Das Bevorrangungsprogramm LIBE ist konsequent fortzuführen und um eine kundenorientierte Ausbaustufe LIBEplus zu ergänzen: Individualisiertes Marketing, verbesserte Informationsangebote und eine Komfort-Kampagne zur systematischen Verbesserung der Alltagstauglichkeit von Wagenmaterial und Haltestellen. Für die Region reicht eine Bevorrangung und Verbesserung des ÖPNV nicht aus, hier steht der öffentliche Verkehr in Konkurrenz zum MIV (= Motorisierter Individualverkehr). Dieser Konkurrenz soll durch ein Verkehrssystem-Management (VSM) begegnet werden, das den Gesamtverkehr der Linzer Stadtregion zielorientiert steuert.

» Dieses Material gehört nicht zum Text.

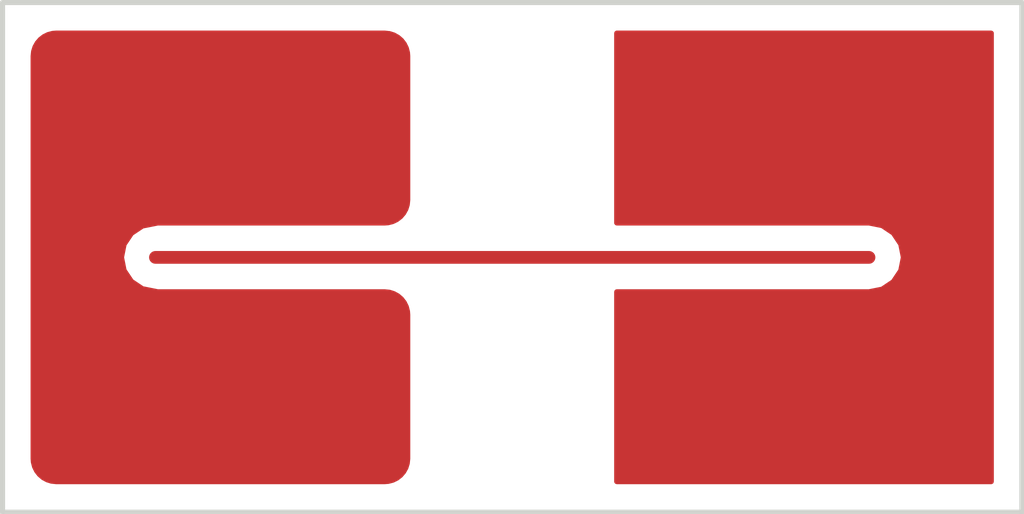
<source format=kicad_pcb>
(kicad_pcb (version 4) (host pcbnew 4.0.7)

  (general
    (links 0)
    (no_connects 0)
    (area 99.949999 99.949999 120.050001 110.050001)
    (thickness 1.6)
    (drawings 4)
    (tracks 1)
    (zones 0)
    (modules 0)
    (nets 1)
  )

  (page A4)
  (layers
    (0 F.Cu signal)
    (31 B.Cu signal)
    (32 B.Adhes user)
    (33 F.Adhes user)
    (34 B.Paste user)
    (35 F.Paste user)
    (36 B.SilkS user)
    (37 F.SilkS user)
    (38 B.Mask user)
    (39 F.Mask user)
    (40 Dwgs.User user)
    (41 Cmts.User user)
    (42 Eco1.User user)
    (43 Eco2.User user)
    (44 Edge.Cuts user)
    (45 Margin user)
    (46 B.CrtYd user)
    (47 F.CrtYd user)
    (48 B.Fab user)
    (49 F.Fab user)
  )

  (setup
    (last_trace_width 0.25)
    (trace_clearance 0.2)
    (zone_clearance 0.5)
    (zone_45_only yes)
    (trace_min 0.2)
    (segment_width 0.2)
    (edge_width 0.1)
    (via_size 0.6)
    (via_drill 0.4)
    (via_min_size 0.4)
    (via_min_drill 0.3)
    (uvia_size 0.3)
    (uvia_drill 0.1)
    (uvias_allowed no)
    (uvia_min_size 0.2)
    (uvia_min_drill 0.1)
    (pcb_text_width 0.3)
    (pcb_text_size 1.5 1.5)
    (mod_edge_width 0.15)
    (mod_text_size 1 1)
    (mod_text_width 0.15)
    (pad_size 1.5 1.5)
    (pad_drill 0.6)
    (pad_to_mask_clearance 0)
    (aux_axis_origin 0 0)
    (visible_elements FFFFFF7F)
    (pcbplotparams
      (layerselection 0x010bc_80000001)
      (usegerberextensions false)
      (excludeedgelayer false)
      (linewidth 0.100000)
      (plotframeref false)
      (viasonmask false)
      (mode 1)
      (useauxorigin false)
      (hpglpennumber 1)
      (hpglpenspeed 20)
      (hpglpendiameter 15)
      (hpglpenoverlay 2)
      (psnegative false)
      (psa4output false)
      (plotreference true)
      (plotvalue true)
      (plotinvisibletext false)
      (padsonsilk false)
      (subtractmaskfromsilk false)
      (outputformat 1)
      (mirror false)
      (drillshape 0)
      (scaleselection 1)
      (outputdirectory ""))
  )

  (net 0 "")

  (net_class Default "This is the default net class."
    (clearance 0.2)
    (trace_width 0.25)
    (via_dia 0.6)
    (via_drill 0.4)
    (uvia_dia 0.3)
    (uvia_drill 0.1)
  )

  (gr_line (start 100 110) (end 100 100) (angle 90) (layer Edge.Cuts) (width 0.1))
  (gr_line (start 120 110) (end 100 110) (angle 90) (layer Edge.Cuts) (width 0.1))
  (gr_line (start 120 100) (end 120 110) (angle 90) (layer Edge.Cuts) (width 0.1))
  (gr_line (start 100 100) (end 120 100) (angle 90) (layer Edge.Cuts) (width 0.1))

  (segment (start 103 105) (end 117 105) (width 0.25) (layer F.Cu) (net 0))

  (zone (net 0) (net_name "") (layer F.Cu) (tstamp 5CAC62B0) (hatch none 0.508)
    (connect_pads (clearance 0.5))
    (min_thickness 1)
    (fill yes (arc_segments 16) (thermal_gap 0.5) (thermal_bridge_width 1.1))
    (polygon
      (pts
        (xy 108 110) (xy 100 110) (xy 100 100) (xy 108 100)
      )
    )
    (filled_polygon
      (pts
        (xy 107.5 103.875) (xy 103 103.875) (xy 102.569481 103.960636) (xy 102.204505 104.204505) (xy 101.960636 104.569481)
        (xy 101.875 105) (xy 101.960636 105.430519) (xy 102.204505 105.795495) (xy 102.569481 106.039364) (xy 103 106.125)
        (xy 107.5 106.125) (xy 107.5 108.95) (xy 101.05 108.95) (xy 101.05 101.05) (xy 107.5 101.05)
      )
    )
  )
  (zone (net 0) (net_name "") (layer F.Cu) (tstamp 5CAC62EB) (hatch edge 0.508)
    (connect_pads (clearance 0.5))
    (min_thickness 0.1)
    (fill yes (arc_segments 16) (thermal_gap 0.5) (thermal_bridge_width 1.1))
    (polygon
      (pts
        (xy 120 110) (xy 112 110) (xy 112 100) (xy 120 100)
      )
    )
    (filled_polygon
      (pts
        (xy 119.4 109.4) (xy 112.05 109.4) (xy 112.05 105.675) (xy 117 105.675) (xy 117.258311 105.623619)
        (xy 117.477297 105.477297) (xy 117.623619 105.258311) (xy 117.675 105) (xy 117.623619 104.741689) (xy 117.477297 104.522703)
        (xy 117.258311 104.376381) (xy 117 104.325) (xy 112.05 104.325) (xy 112.05 100.6) (xy 119.4 100.6)
      )
    )
  )
)

</source>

Nach dem Prinzip „push & pull“ sollen ÖPNV-Angebote mit MIV-Restriktionen so verknüpft werden, dass den verkehrspolitischen Zielen ebenso entsprochen wird wie den Bedürfnissen nach individueller Mobilität. Für ein VSM gibt es erste Überlegungen auf Landesebene (Mobilitätszentrale), eine intensive Abstimmung dieses Vorhabens ist jedenfalls notwendig: Die Verkehrsträger, die Interessensvertretungen, die Gebietskörperschaften müssen in den Aufbau dieses Instrumentes einer zielorientierten Verkehrssteuerung einbezogen werden.

Das Kernstück der Angebotsplanung ist ein Nahverkehrskonzept, das auf die Systemstudie 1999 (Basler & Partner) aufbaut. Bei der Umsetzung des Nahverkehrskonzeptes wird eine verbesserte Kooperation mit den Umlandgemeinden notwendig sein. Als strategisches Projekt gilt die Nahverkehrsdrehscheibe Hauptbahnhof, die möglichst viele Synergieprojekte (u. a. Umgestaltung Wiener Straße) nach sich ziehen wird. Als operatives Pilotprojekt wird ein Buskorridor im Nordostsektor der Stadt, das heißt zwischen der Freistädter Straße und der Leonfeldner Straße ausgewählt und umgesetzt.